What’s the difference from the comic books and the film version?

Ray Fisher: Well, it depends on what comic book you’re reading. I think we touch upon a little bit of Cyborg from all the different genres of him of his incarnations. For me my primary source of motivation was the new Teen Titans George Perez and Marv Wolfman run where you have a guy who’s grounded, deep, real, and he has some very serious situation befall him. Through no fault of his own. I think with Batman V. Superman we just get a glimpse of who he is and being recreated. I think we get a better idea of Silas Stone in that, as well, we just see Victor after the accident. In this we get a sense of the relationship of between Victor and his father, how he came into being and how he came into being Cyborg. And the sort of rebuilding he’s going to have to do mentally to come a part of the team again. I think that’s a really important theme.

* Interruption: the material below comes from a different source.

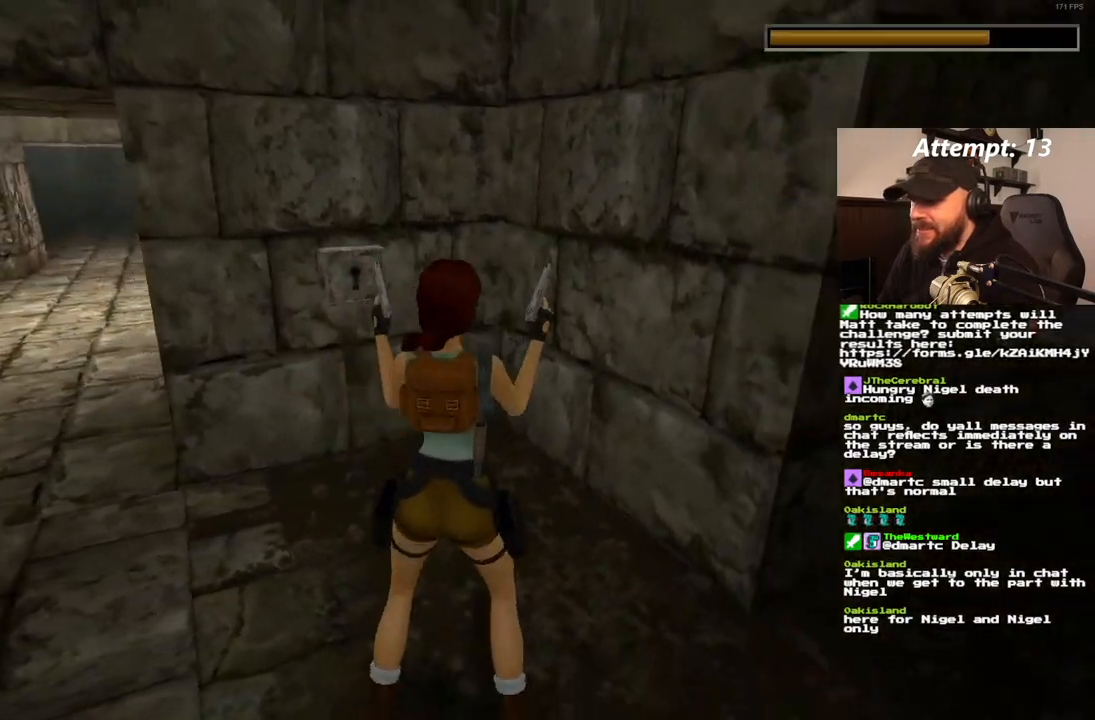
{"dt_ms": 1000, "buttons": ["CROSS"], "left_stick": "center", "right_stick": "center"}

When you did the play Clay, you gained weight for this role. What did you do differently, physically, for this film?

Ray Fisher: Well, when I was gaining pounds to play Muhammad Ali, I was doing it on my own. I was literally eating everything I could get my hands on, running every other day, tried to run six miles or so, doing all the push-ups, going to the gym. And, naturally, a boxer has a much different physique and Muhammad Ali didn’t really lift weights, which was inaccurate on my physical side.

But, for this, Mark Twight and Stew Walton, who were my trainers for this film, had things mapped out for me. There was a game plan. I felt like all I had to do was follow the instructions. It’s like baking a cake, you eat the food they tell you to eat, you lift the weights they tell you to lift, and you’ll see the results.

How was it wearing costumes and working behind green screen?

Ray Fisher: It was kinda great. It was weird. It was a little strange at first but I realized quickly, and I had enough time to think about what all this would be, you realize very quickly that, you know what, you just gotta pretend it’s there. Just use all of your imaginative resources to really feel and see what’s in front of you.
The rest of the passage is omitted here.